Defining the Mysterious Phenomenon Known as Agile Testing

Crop circles. Bigfoot. Agile Testing. At least one of these should not be a mystery. Agile Testing is, in fact, quite comprehendible and a highly essential and effective component of the Agile method. Agile Testing values the quality of the end product just like testing under any other methodology—but it’s a more collaborative and flexible approach to ensure testing keeps pace with rapid Agile development.

With the fast pace of Agile, there is rarely time to test everything so requirements must be prioritized and testing automation is deployed where possible. Adaptability is key, as features and requirements can change significantly from sprint to sprint. Exploratory testing is used to accelerate the time from cde delivery to testing completion—the goal is not documentation, but to create code that actually works.

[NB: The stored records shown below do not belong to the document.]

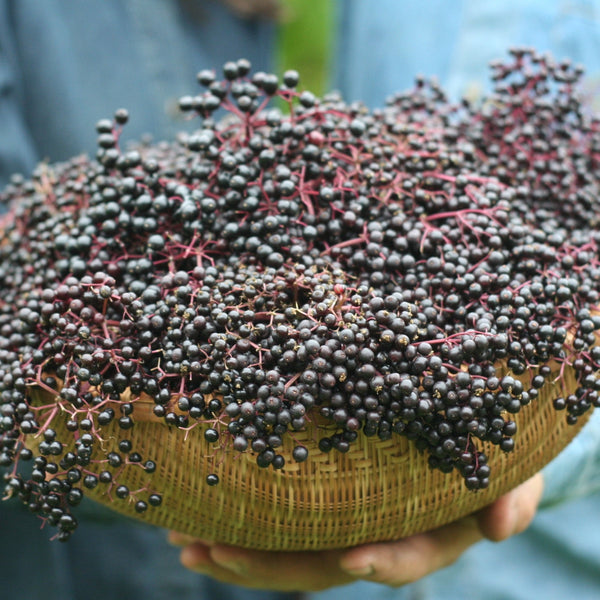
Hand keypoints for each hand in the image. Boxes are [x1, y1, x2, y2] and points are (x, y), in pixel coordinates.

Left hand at [168, 473, 543, 591]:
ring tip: (186, 538)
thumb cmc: (485, 452)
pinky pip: (280, 516)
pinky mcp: (322, 497)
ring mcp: (344, 519)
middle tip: (217, 549)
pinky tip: (198, 515)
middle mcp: (375, 533)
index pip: (400, 555)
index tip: (351, 557)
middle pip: (323, 561)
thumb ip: (510, 495)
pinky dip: (241, 518)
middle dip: (270, 563)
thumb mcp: (510, 469)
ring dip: (239, 547)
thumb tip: (501, 525)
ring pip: (290, 546)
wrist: (463, 431)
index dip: (379, 561)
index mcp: (422, 531)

This adaptability is why an agile team needs broader, cross-functional skill sets, compared to a traditional waterfall tester. Testing need to be collaborative, where communication is regular and fluid, and developers and testers work together to define how the approach to testing will move forward. There is no one prescription for performing successful agile testing. The team must work together to determine what is the most effective and efficient approach in every unique situation. Agile testing demands that a complete testing toolkit is available and that testers keep up with the current trends in the space. To guide the decision making process, it’s helpful to keep these three central tenets of the Agile Manifesto in clear focus:

  • Individuals and interactions over processes and tools
  • Working software over comprehensive documentation
  • Responding to change over following a plan

While Agile testing will not mean the same method is applied in every situation, it does have an underlying philosophy and approach that can be clearly understood and applied to keep testing at the same high standard as the rest of Agile.